Estas y otras muchas preguntas nos estallan en la cabeza, nos desasosiegan, cuando una se zambulle de pleno en El balneario.

No vale decir que esta función no va con nosotros, que esto les pasa a otros y que por mí pasará de largo. Todos, en algún momento, podemos sentirnos asediados por esta enfermedad que nos deja cautivos de su voracidad inmensa, de sus ansias de devorar los entresijos de la memoria.

Por suerte o por desgracia, esta vida cambalache da tantas vueltas, es tan caprichosa que, en cualquier momento podemos vernos obligados a cuidar  con nuestros miedos, nuestras inseguridades, nuestras vulnerabilidades, a aquellos que más queremos. Y, probablemente, debido a la arbitrariedad del existir, un día podemos ser nosotros los cuidados.

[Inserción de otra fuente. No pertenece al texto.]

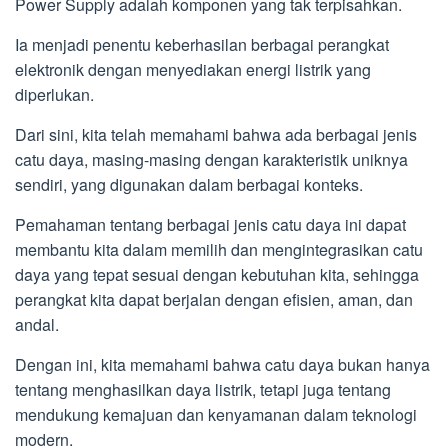
Power Supply adalah komponen yang tak terpisahkan.
Ia menjadi penentu keberhasilan berbagai perangkat
elektronik dengan menyediakan energi listrik yang
diperlukan.
Dari sini, kita telah memahami bahwa ada berbagai jenis
catu daya, masing-masing dengan karakteristik uniknya
sendiri, yang digunakan dalam berbagai konteks.
Pemahaman tentang berbagai jenis catu daya ini dapat
membantu kita dalam memilih dan mengintegrasikan catu
daya yang tepat sesuai dengan kebutuhan kita, sehingga
perangkat kita dapat berjalan dengan efisien, aman, dan
andal.
Dengan ini, kita memahami bahwa catu daya bukan hanya
tentang menghasilkan daya listrik, tetapi juga tentang
mendukung kemajuan dan kenyamanan dalam teknologi
modern.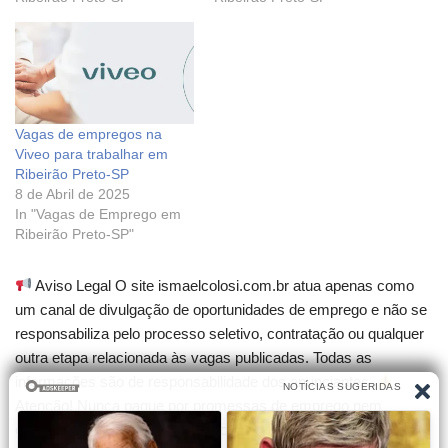
Vagas de empregos na
Viveo para trabalhar em
Ribeirão Preto-SP
8 de Abril de 2025
In "Vagas de Emprego em
Ribeirão Preto-SP"
Aviso Legal O site ismaelcolosi.com.br atua apenas como
um canal de divulgação de oportunidades de emprego e não se
responsabiliza pelo processo seletivo, contratação ou qualquer
outra etapa relacionada às vagas publicadas. Todas as
informações são de responsabilidade dos anunciantes.
Atenção! Nunca pague por promessas de emprego nem
compre cursos que garantam contratação. Desconfie de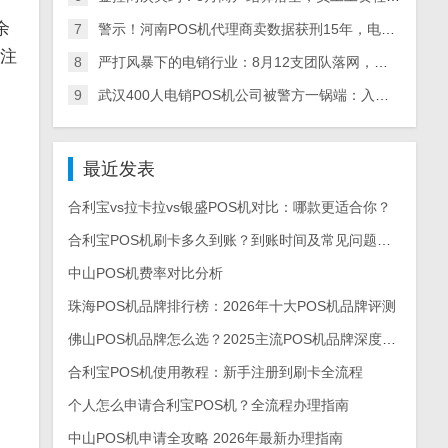
余
7
警示！河南POS机代理商卖数据获刑15年，电销产业链全链条被查，多地数百人涉案
关注
8
严打风暴下的电销行业：8月12支团队落网，多地整治+量刑升级倒逼从业者转型
9
武汉400人电销POS机公司被警方一锅端：入职新人亲历实录，离职员工曝内幕
最近发表
合利宝vs拉卡拉vs银盛POS机对比：哪款更适合你？
合利宝POS机刷卡多久到账？到账时间及常见问题解答
中山POS机费率对比分析
珠海POS机品牌排行榜：2026年十大POS机品牌评测
佛山POS机品牌怎么选？2025主流POS机品牌深度测评与选购指南
合利宝POS机使用教程：新手注册到刷卡全流程
个人怎么申请合利宝POS机？全流程办理指南
中山POS机申请全攻略 2026年最新办理指南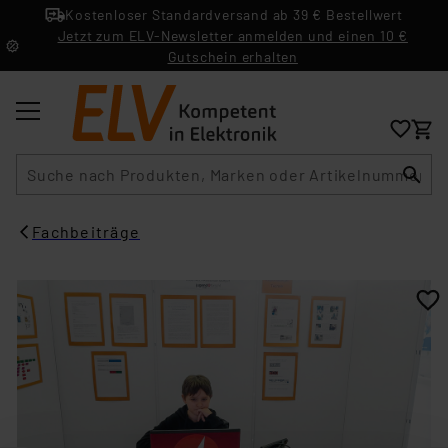
Kostenloser Standardversand ab 39 € Bestellwert
Jetzt zum ELV-Newsletter anmelden und einen 10 €
Gutschein erhalten
Suche
Fachbeiträge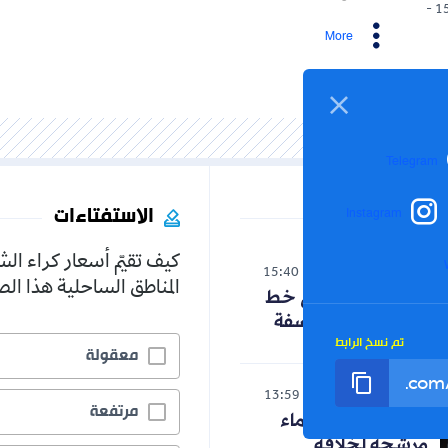
15/05/2026 -
More
Telegram
الاستفتاءات
Instagram
كيف تقيّم أسعار كراء ال
الوطن
15:40
06-08-2026
المناطق الساحلية هذا ا
حنون تدخل على خط
الجدل حول الفلسفة
تم نسخ الرابط
معقولة
رياضة
13:59
06-08-2026
مرتفعة
رسميا.. ثلاثة أسماء
مرشحة لخلافة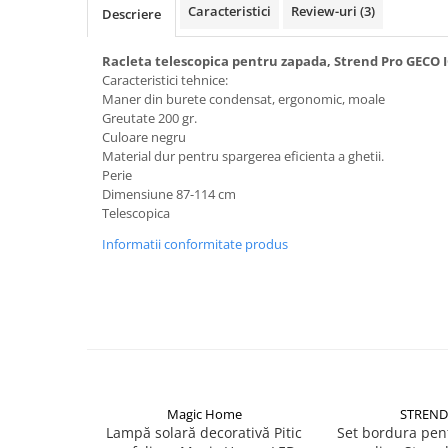
Becuri
Caracteristici
Review-uri
(3)
Descriere
Prize
Sanitare
Racleta telescopica pentru zapada, Strend Pro GECO 
Caracteristici tehnice:
Sarma constructii
Maner din burete condensat, ergonomic, moale
Scule, unelte si masini
Greutate 200 gr.
Culoare negru
Sfoara si franghii
Material dur pentru spargerea eficienta a ghetii.
Perie
Suruburi, dibluri si accesorii
Dimensiune 87-114 cm
prindere
Telescopica
Corpuri de iluminat
Informatii conformitate produs
Aplice si plafoniere
Lustre si pendule
Spoturi
Accesorii corpuri de iluminat
Lampi de veghe copii
Proiectoare
Magic Home
STREND
Lampă solară decorativă Pitic
Set bordura pen
Veioze si lampi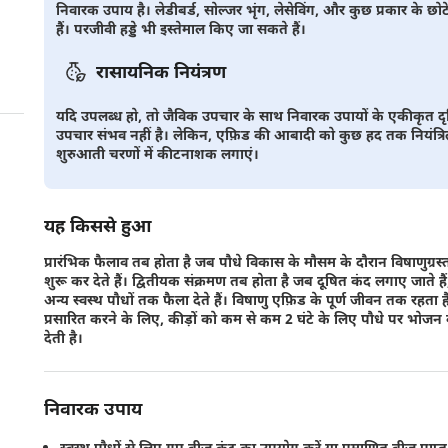
निवारक उपाय है। लेडीबर्ड, सोल्जर भृंग, लेसेविंग, और कुछ प्रकार के छ
हैं। परजीवी हड्डे भी इस्तेमाल किए जा सकते हैं।
रासायनिक नियंत्रण
यदि उपलब्ध हो, तो जैविक उपचार के साथ निवारक उपायों के एकीकृत दृष
उपचार संभव नहीं है। लेकिन, एफ़िड की आबादी को कुछ हद तक नियंत्
शुरुआती चरणों में कीटनाशक लगाएं।
यह किससे हुआ
प्रारंभिक फैलाव तब होता है जब पौधे विकास के मौसम के दौरान विषाणुग्रस्
शुरू कर देते हैं। द्वितीयक संक्रमण तब होता है जब दूषित कंद लगाए जाते ह
अन्य स्वस्थ पौधों तक फैला देते हैं। विषाणु एफ़िड के पूर्ण जीवन तक रह
प्रसारित करने के लिए, कीड़ों को कम से कम 2 घंटे के लिए पौधे पर भोजन 
देती है।
निवारक उपाय
स्वस्थ पौधों से लिए गए बीज कंद का उपयोग करें या प्रमाणित बीज प्राप्त 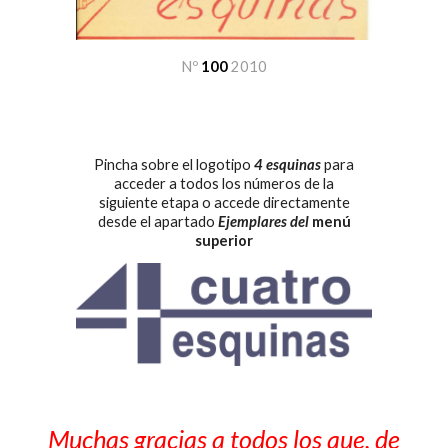
Nº
100
2010
Pincha sobre el logotipo
4 esquinas
para
acceder a todos los números de la
siguiente etapa o accede directamente
desde el apartado
Ejemplares
del
menú
superior
Muchas gracias a todos los que, de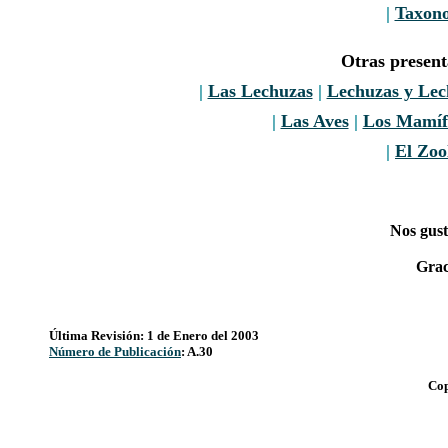
|
Taxon
Otras presen
|
Las Lechuzas
|
Lechuzas y Le
|
Las Aves
|
Los Mamíf
|
El Zoo
Nos gust
Grac
Última Revisión: 1 de Enero del 2003
Número de Publicación
: A.30
Cop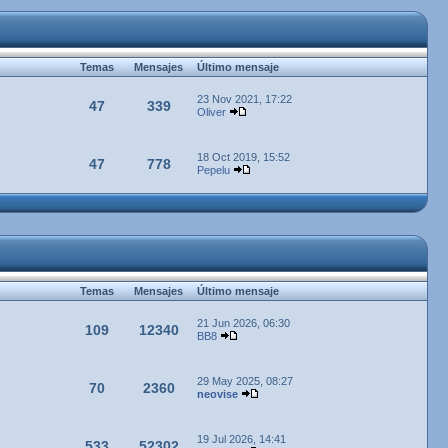
Temas
Mensajes
Último mensaje
23 Nov 2021, 17:22
47
339
Oliver
18 Oct 2019, 15:52
47
778
Pepelu
Temas
Mensajes
Último mensaje
21 Jun 2026, 06:30
109
12340
BB8
29 May 2025, 08:27
70
2360
neovise
19 Jul 2026, 14:41
533
52302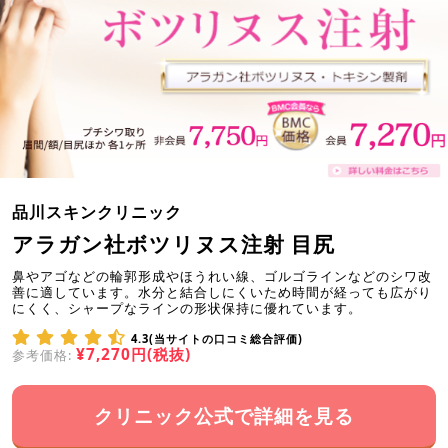
品川スキンクリニック
アラガン社ボツリヌス注射 目尻
鼻やアゴなどの輪郭形成やほうれい線、ゴルゴラインなどのシワ改
善に適しています。水分と結合しにくいため時間が経っても広がり
にくく、シャープなラインの形状保持に優れています。
4.3(当サイトの口コミ総合評価)
¥7,270円(税抜)
参考価格:
クリニック公式で詳細を見る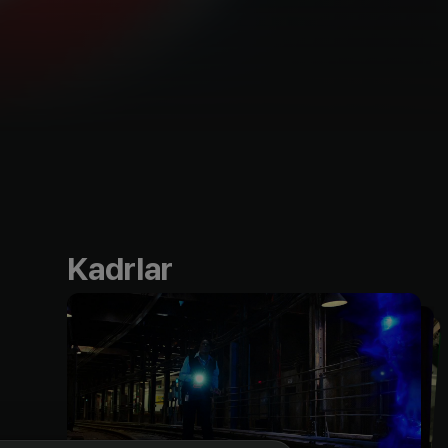
Kadrlar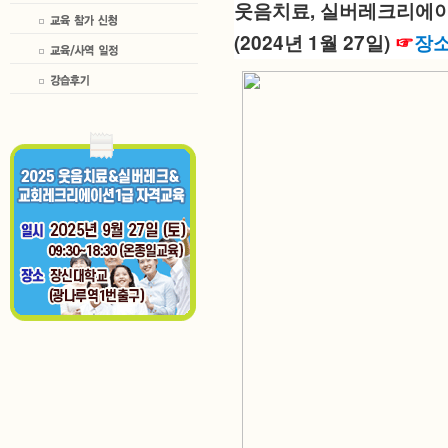
웃음치료, 실버레크리에이
(2024년 1월 27일) 
☞
장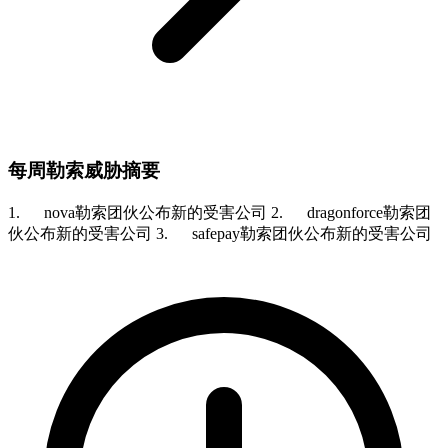
每周勒索威胁摘要
1. nova勒索团伙公布新的受害公司 2. dragonforce勒索团
伙公布新的受害公司 3. safepay勒索团伙公布新的受害公司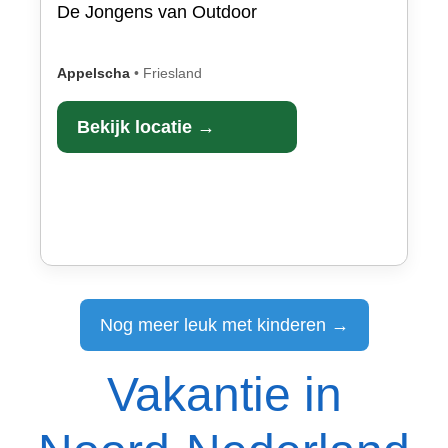
De Jongens van Outdoor
Appelscha
•
Friesland
Bekijk locatie →
Nog meer leuk met kinderen →
Vakantie in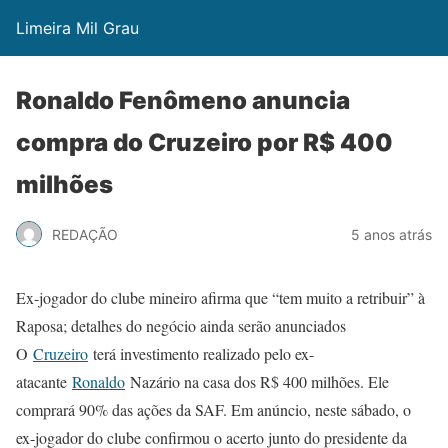
Limeira Mil Grau
Ronaldo Fenômeno anuncia
compra do Cruzeiro por R$ 400
milhões
REDAÇÃO
5 anos atrás
Ex-jogador do clube mineiro afirma que “tem muito a retribuir” à
Raposa; detalhes do negócio ainda serão anunciados
O
Cruzeiro
terá investimento realizado pelo ex-
atacante
Ronaldo
Nazário na casa dos R$ 400 milhões. Ele
comprará 90% das ações da SAF. Em anúncio, neste sábado, o
ex-jogador do clube confirmou o acerto junto do presidente da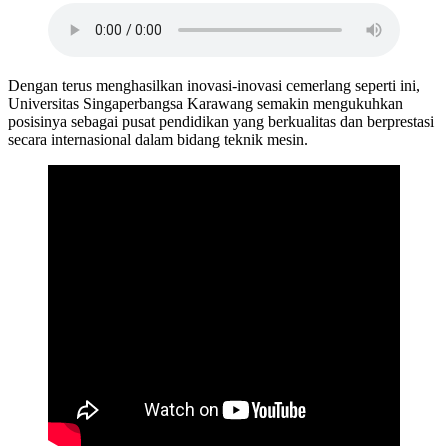
Dengan terus menghasilkan inovasi-inovasi cemerlang seperti ini,
Universitas Singaperbangsa Karawang semakin mengukuhkan
posisinya sebagai pusat pendidikan yang berkualitas dan berprestasi
secara internasional dalam bidang teknik mesin.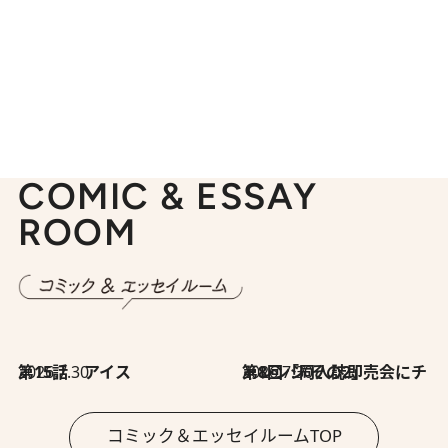
COMIC & ESSAY
ROOM
2026.7.30
第15話 アイス
2026.7.30
第8回「同人誌即売会にチャレンジ その2」
コミック＆エッセイルームTOP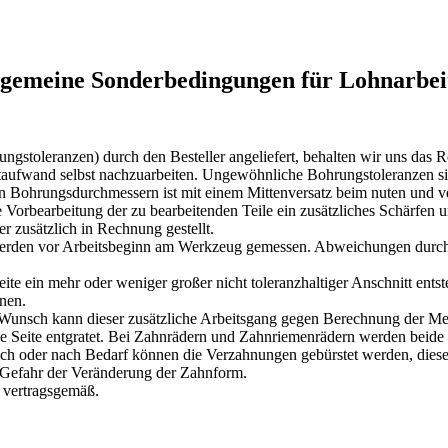
lgemeine Sonderbedingungen für Lohnarbei
toleranzen) durch den Besteller angeliefert, behalten wir uns das Re
ufwand selbst nachzuarbeiten. Ungewöhnliche Bohrungstoleranzen sind
en Bohrungsdurchmessern ist mit einem Mittenversatz beim nuten und v
Vorbearbeitung der zu bearbeitenden Teile ein zusätzliches Schärfen u
 zusätzlich in Rechnung gestellt.
werden vor Arbeitsbeginn am Werkzeug gemessen. Abweichungen durch 
 ein mehr oder weniger großer nicht toleranzhaltiger Anschnitt entsteh
anen.
Wunsch kann dieser zusätzliche Arbeitsgang gegen Berechnung der Me
ge Seite entgratet. Bei Zahnrädern und Zahnriemenrädern werden beide 
sch oder nach Bedarf können die Verzahnungen gebürstet werden, dies
e Gefahr der Veränderung der Zahnform.
r vertragsgemäß.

En la vida no todo es negro o blanco, por eso tenemos que dejar un resquicio abierto a la esperanza. En una hermosa carta de San Pablo a los Coríntios, se nos dice que el amor todo lo sufre, todo lo cree, todo lo espera, todo lo soporta. Aunque no tengas nada, agárrate con fuerza al amor, porque es él quien nos  redime, quien nos hace no claudicar o nos muestra el camino para claudicar cuando llegue el momento con la dignidad precisa. Aunque te sientas perdido, toma mi mano y deja que te guíe por el camino. Habrá momentos de flaqueza en los que pensemos que jamás ganaremos la guerra contra un enemigo tan fiero que arremete contra nuestra identidad, contra la propia dignidad del ser.

Es fundamental la comunión entre cuidado y cuidador. Volver a pasar por el corazón, eso es recordar. Cuando los corazones se conectan, es posible dejar la noche atrás siquiera un momento, aunque sea efímero.

Decía Pascal aquello de que “el corazón tiene razones que la razón desconoce”. Esa es la fuerza de los corazones conectados a través de la fuerza del amor. Podemos creer que es posible viajar hacia la luz, la transparencia, la calma, el sentido de vivir. Es el amor quien nos protege, nos alumbra para atravesar la espesura de una selva que engulle gestos, palabras, la memoria de lo que somos y de lo que ya no seremos. Se impone con fuerza creer en el amor que nos tenemos para no soltar la mano del que está perdido, para acompañarlo en sus pasos torpes, para interpretar esos labios que no encuentran las palabras.

Carme Elías escribió un libro delicioso, que no puedo dejar de recomendar: Cuando ya no sea yo, en el que cuenta en primera persona el periplo por el que la está haciendo transitar esta enfermedad. Distingue Carme entre dos conceptos fundamentales: resistir y persistir. No se trata de aguantar lo que nos echen y resignarnos a llevar una vida carente de sentido, sino de “persistir”, de mantenerse constante y firme. Persistir es vivir el presente, exprimir la vida mientras le quede jugo y seamos capaces de saborearlo.

Es importante saber cuál es el límite de esa persistencia. No podemos imponer a nadie vivir lo que no quiera o no pueda asumir. Hay que persistir hasta donde nos permita el umbral de la dignidad, teniendo en cuenta que cada uno tenemos el nuestro.

Vivir es urgente, por eso no hay un momento que perder. Persistamos juntos para encontrar los cachinos de felicidad que podamos robar al enemigo.

Hemos de seguir reivindicando políticas humanizadas, que se dejen los cuartos en promover  la investigación que facilite la vida de los ciudadanos. Pero si vivir corre prisa, más prisa corre aún la esperanza de una vida más digna para aquellos que se adentran en el bosque en sombra del olvido.

Mª José Vergel Vega. Sección «Aquellas pequeñas cosas».

Nota: Las fotos que aparecen en este artículo pertenecen a Cíclica Teatro.